◆ Trecho citado ◆

──────────────────────────────

O fato narrado a seguir não ocorreu no Vale do Paraíba, mas
no Estado do Rio de Janeiro há um século. Porém, como um dos personagens
envolvidos nasceu no Embaú e estudou em Lorena, consideramos oportuno elaborar
este artigo no intuito de resgatar sua memória, hoje totalmente esquecida. Até
a década de 1970, para fazer uma viagem da cidade do Rio de Janeiro até Niterói
haviam duas possibilidades. Uma por terra, contornando a orla da Baía da
Guanabara, a mais utilizada; outra pela própria baía, cruzando-a em barcos,
barcaças, lanchas, etc. Essa segunda alternativa era mais utilizada como
atividades recreativas e turísticas de cidadãos brasileiros e estrangeiros. Com
a inauguração em 1974, durante o Governo Militar, da ponte Rio-Niterói, surge
uma terceira opção. Com seus 14 quilômetros de extensão, essa ponte passa a ser
a mais utilizada, encurtando a distância entre as duas cidades. Essa região
geográfica do Sudeste do Brasil sempre foi famosa ao longo de nossa história.
Disputada por portugueses e franceses, foi ocupada pelos últimos em 1555,
quando Nicolas Durand de Villegaignon funda a colônia da França Antártica. Em
1572 os lusos fundam a Vila de São Sebastião do Rio de Janeiro e com a expulsão
dos franceses a Coroa portuguesa consolida o seu domínio nos trópicos. Ao longo
dos séculos, diversos navios afundaram na Baía da Guanabara, entre avarias
causadas por bombardeios, tanto portugueses como de outras nacionalidades.
Parte da baía acabou se transformando em um cemitério de navios, sempre evitado
e alertado pelas autoridades brasileiras. Devido à beleza natural que a
paisagem oferece (ou oferecia, após tanta poluição) era comum o passeio de
barcos, como citado. Algumas escolas proporcionavam momentos de lazer para seus
alunos. Uma dessas escolas resolveu oferecer esse lazer para os alunos em
outubro de 1915, cujo resultado analisaremos a seguir.
Primeira
instituição salesiana de ensino a se instalar no Brasil em 1884, na cidade de
Niterói, o Colégio Santa Rosa logo se tornou disputado pela qualidade escolar e
acadêmica, religiosa ou cientificamente. Mesmo com a implantação de mais duas
unidades, em São Paulo em 1885 com o Liceu Coração de Jesus, e em Lorena em
1890 com o Colégio São Joaquim, o Santa Rosa ainda era o mais procurado no
início do século XX. Diversos alunos, de várias partes do país, buscavam os
colégios salesianos e muitos ao optarem pela vocação sacerdotal ou até mesmo
pela docência, rumavam para o Santa Rosa. Entre o final do século XIX e início
do XX, um aluno interno do Colégio São Joaquim ingressa no Santa Rosa e mais
tarde torna-se professor da instituição. Esse era Otacílio Ascânio Nunes, cuja
figura iremos abordar a partir de agora.

──────────────────────────────

◆ Dados disponíveis ◆
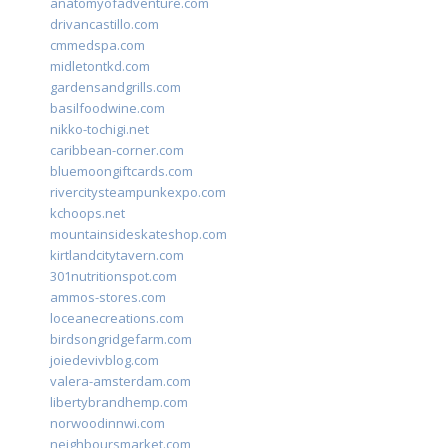
anatomyofadventure.com
drivancastillo.com
cmmedspa.com
midletontkd.com
gardensandgrills.com
basilfoodwine.com
nikko-tochigi.net
caribbean-corner.com
bluemoongiftcards.com
rivercitysteampunkexpo.com
kchoops.net
mountainsideskateshop.com
kirtlandcitytavern.com
301nutritionspot.com
ammos-stores.com
loceanecreations.com
birdsongridgefarm.com
joiedevivblog.com
valera-amsterdam.com
libertybrandhemp.com
norwoodinnwi.com
neighboursmarket.com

──────────────────────────────

Transcreva, sem alterações, a parte do texto que vai de "Disputada por portugueses" até "analisaremos a seguir.", inclusive. Responda com base apenas no texto.

◆ Resposta redigida ◆
Disputada por portugueses e franceses, foi ocupada pelos últimos em 1555,
quando Nicolas Durand de Villegaignon funda a colônia da França Antártica. Em
1572 os lusos fundam a Vila de São Sebastião do Rio de Janeiro e com a expulsão
dos franceses a Coroa portuguesa consolida o seu domínio nos trópicos. Ao longo
dos séculos, diversos navios afundaram na Baía da Guanabara, entre avarias
causadas por bombardeios, tanto portugueses como de outras nacionalidades.
Parte da baía acabou se transformando em um cemitério de navios, sempre evitado
e alertado pelas autoridades brasileiras. Devido à beleza natural que a
paisagem oferece (ou oferecia, após tanta poluição) era comum o passeio de
barcos, como citado. Algumas escolas proporcionavam momentos de lazer para seus
alunos. Uma dessas escolas resolveu oferecer esse lazer para os alunos em
outubro de 1915, cujo resultado analisaremos a seguir.